PROBLEM REQUIREMENTS:
Write the next part of the article on setting up a franchise, starting right after its final sentence.

TEXT EXCERPT:

4. Services and goods
Defining the service you offer may be simple enough, but what about the other needs of your client profile. Jim started with weeding, then lawnmowing, and only years later did he move into the first of his now 40 or so mobile service businesses. He may have struggled to do this if he’d not wisely made adequate provision at the outset.
Many franchisors have their product or are dependent on an outside supplier. Working out the balance can be tricky. Many begin with an outside supplier, then move to white-labelling a product before, in time, manufacturing their own. They often end up making more profit from their product than from the rest of the franchise operation, resulting in a large increase in the value of their business asset.
You need someone to walk you through this discovery process so you can make provision for this kind of evolution in your business. Miss this point and your franchise agreement could hamstring you from having this flexibility. A very costly omission
5. Promotion and lead generation
Generating leads is critical to any business, and your current successful method may get turned on its head when you appoint franchisees. Just think about who you will be recruiting as franchisees and what’s reasonable to expect their skillsets to be.
As a substantial single business, you may have a sales team made up of people who love what they do. Or your phone may suffice for taking sales calls right now. But you know your business backwards and can handle most questions on the fly.
If you are expecting your franchisees to do their selling, you might be setting them up for failure. Sales are probably the most intimidating, most stressful and scary thing for most people, and your bookkeeping or massage therapist franchisees will find this role impossible to do over the long haul. In this digital age, your website is probably the best lead magnet you have so you will be receiving most of the first calls.

PROVIDED MATERIAL:
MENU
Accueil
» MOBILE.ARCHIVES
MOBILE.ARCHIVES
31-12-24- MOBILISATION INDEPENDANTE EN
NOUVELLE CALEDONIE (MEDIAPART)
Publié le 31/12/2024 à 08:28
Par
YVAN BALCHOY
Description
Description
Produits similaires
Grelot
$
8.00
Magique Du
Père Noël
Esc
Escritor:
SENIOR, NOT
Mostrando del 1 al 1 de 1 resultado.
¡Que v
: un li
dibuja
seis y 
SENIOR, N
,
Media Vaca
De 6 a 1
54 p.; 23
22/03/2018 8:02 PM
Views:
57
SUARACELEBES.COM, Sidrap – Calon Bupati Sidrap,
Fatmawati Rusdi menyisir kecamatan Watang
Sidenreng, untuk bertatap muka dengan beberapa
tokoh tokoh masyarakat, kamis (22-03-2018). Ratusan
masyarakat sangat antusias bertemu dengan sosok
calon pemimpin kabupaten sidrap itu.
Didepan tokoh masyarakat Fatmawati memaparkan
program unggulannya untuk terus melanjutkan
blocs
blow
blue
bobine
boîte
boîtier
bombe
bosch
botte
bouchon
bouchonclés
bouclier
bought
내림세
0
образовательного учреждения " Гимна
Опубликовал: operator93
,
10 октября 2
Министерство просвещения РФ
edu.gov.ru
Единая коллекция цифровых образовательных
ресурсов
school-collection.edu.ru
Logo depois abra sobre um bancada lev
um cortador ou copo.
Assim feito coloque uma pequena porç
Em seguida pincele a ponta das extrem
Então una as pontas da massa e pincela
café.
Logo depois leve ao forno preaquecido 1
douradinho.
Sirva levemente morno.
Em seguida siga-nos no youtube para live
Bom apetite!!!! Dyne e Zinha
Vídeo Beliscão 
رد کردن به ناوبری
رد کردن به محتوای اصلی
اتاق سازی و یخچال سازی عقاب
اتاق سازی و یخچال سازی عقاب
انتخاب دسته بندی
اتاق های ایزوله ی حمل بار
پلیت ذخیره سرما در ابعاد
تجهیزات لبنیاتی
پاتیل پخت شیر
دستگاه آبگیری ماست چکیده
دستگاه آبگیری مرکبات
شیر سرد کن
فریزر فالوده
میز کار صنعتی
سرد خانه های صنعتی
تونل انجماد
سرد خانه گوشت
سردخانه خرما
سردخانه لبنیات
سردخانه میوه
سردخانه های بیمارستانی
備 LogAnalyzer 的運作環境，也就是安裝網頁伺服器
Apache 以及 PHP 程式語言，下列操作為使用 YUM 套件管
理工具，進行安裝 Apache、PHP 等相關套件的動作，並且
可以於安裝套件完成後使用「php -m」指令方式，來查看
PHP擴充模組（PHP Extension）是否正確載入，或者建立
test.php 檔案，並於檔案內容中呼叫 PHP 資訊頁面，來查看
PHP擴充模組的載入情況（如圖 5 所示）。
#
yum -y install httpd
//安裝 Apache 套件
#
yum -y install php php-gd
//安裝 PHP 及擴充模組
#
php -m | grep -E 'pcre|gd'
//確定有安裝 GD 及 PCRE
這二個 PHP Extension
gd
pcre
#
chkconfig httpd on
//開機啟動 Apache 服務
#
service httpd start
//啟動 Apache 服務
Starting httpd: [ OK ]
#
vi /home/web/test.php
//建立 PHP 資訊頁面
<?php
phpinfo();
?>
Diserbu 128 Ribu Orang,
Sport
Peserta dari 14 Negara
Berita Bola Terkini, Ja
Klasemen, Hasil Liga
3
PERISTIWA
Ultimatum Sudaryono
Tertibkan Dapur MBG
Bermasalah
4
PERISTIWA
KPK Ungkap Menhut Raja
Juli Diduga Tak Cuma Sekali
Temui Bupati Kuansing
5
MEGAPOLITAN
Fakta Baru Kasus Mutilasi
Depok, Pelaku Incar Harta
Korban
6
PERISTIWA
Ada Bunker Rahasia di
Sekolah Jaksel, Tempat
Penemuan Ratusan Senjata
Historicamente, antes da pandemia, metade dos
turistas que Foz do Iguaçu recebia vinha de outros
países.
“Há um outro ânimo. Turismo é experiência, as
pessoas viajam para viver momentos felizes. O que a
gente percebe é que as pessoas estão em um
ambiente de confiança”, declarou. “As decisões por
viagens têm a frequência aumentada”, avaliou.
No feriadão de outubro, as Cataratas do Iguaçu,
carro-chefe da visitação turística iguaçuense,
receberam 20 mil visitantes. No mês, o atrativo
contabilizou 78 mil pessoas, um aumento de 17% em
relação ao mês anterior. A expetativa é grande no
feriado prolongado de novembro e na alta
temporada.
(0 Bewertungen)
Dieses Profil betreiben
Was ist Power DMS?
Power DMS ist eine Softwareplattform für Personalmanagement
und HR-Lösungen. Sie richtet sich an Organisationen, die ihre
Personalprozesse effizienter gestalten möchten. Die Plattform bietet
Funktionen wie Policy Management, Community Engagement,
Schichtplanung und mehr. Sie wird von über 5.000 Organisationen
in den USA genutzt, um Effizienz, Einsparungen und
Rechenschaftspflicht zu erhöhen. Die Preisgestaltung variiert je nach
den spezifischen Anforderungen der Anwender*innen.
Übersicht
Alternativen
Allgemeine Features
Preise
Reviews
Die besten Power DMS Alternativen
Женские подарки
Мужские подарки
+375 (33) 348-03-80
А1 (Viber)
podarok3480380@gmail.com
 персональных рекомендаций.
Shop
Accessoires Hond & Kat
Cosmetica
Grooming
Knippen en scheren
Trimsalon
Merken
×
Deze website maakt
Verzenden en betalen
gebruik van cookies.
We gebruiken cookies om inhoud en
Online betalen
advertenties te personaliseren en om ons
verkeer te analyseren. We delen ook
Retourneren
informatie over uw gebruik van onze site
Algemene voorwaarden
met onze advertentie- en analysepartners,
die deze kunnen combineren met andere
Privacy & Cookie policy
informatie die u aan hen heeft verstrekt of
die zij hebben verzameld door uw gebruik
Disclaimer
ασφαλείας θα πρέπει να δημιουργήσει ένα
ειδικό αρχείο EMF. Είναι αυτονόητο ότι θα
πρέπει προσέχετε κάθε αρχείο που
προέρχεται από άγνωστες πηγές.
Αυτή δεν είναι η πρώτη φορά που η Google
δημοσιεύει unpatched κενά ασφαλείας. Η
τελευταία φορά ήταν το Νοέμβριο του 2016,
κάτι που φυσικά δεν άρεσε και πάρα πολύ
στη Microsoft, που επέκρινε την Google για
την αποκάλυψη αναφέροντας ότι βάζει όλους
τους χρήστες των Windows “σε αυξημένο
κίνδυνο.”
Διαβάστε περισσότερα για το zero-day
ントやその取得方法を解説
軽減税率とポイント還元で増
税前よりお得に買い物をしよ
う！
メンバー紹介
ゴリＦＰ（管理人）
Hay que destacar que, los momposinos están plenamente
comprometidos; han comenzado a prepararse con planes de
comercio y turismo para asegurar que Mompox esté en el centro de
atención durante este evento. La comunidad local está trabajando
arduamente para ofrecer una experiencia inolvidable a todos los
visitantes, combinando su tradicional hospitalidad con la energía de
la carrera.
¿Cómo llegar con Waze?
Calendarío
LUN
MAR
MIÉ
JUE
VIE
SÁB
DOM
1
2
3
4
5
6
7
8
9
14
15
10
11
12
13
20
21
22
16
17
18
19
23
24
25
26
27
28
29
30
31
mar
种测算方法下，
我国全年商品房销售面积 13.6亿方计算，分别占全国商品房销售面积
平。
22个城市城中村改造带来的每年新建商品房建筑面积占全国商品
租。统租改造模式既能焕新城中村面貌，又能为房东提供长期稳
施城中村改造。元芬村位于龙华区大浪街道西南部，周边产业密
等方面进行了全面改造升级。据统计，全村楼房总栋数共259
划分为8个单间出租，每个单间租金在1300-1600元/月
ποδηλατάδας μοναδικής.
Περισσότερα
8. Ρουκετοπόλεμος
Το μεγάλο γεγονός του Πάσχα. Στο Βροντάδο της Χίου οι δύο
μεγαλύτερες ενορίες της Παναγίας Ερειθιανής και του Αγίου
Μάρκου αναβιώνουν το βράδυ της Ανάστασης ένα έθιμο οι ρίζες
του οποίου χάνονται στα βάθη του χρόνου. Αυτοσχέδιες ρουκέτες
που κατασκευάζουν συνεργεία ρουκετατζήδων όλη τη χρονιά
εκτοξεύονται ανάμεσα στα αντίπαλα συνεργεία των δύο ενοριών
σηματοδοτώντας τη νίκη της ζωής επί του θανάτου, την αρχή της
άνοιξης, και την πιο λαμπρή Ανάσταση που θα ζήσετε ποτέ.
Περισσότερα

EXPECTED ANSWER:
There are many things to consider if your franchisees need to operate out of a building, many of them way outside the gambit of your lawyer. There are significant practical and commercial considerations to be explored and resolved first.
If yours is a brick and mortar outlet, do you buy or own the premises, do you lease it, or does your franchisee? Do you fit it out or does the franchisee? Who is responsible for signage?
If it’s a mobile or work from home business model, then vehicles come in to play. Do you provide the vehicle, is it a lease package, what models do they have to be, are they to be branded?
Are there specialist tools and fit-out? Who does this work, and who pays for it? All question to be answered before you consider the legal process.
Then there are all the smaller but less important items to consider.
What types and amount of cover are to be specified? Where is it to be obtained?
Managing the business
You probably do not want an untrained or unqualified person running your franchisee’s business in their absence, or indeed permanently if they decide they want to step back and play investor. How is this to be addressed in the agreement?
The last thing you need is for someone to copy your business and set up in competition. There are many ways this can happen, so closely protecting your Intellectual Property (IP) is a must. Trademarks and a carefully considered corporate structure need the attention of accountants and lawyers skilled in the franchise space and something done sooner than later in your franchise program.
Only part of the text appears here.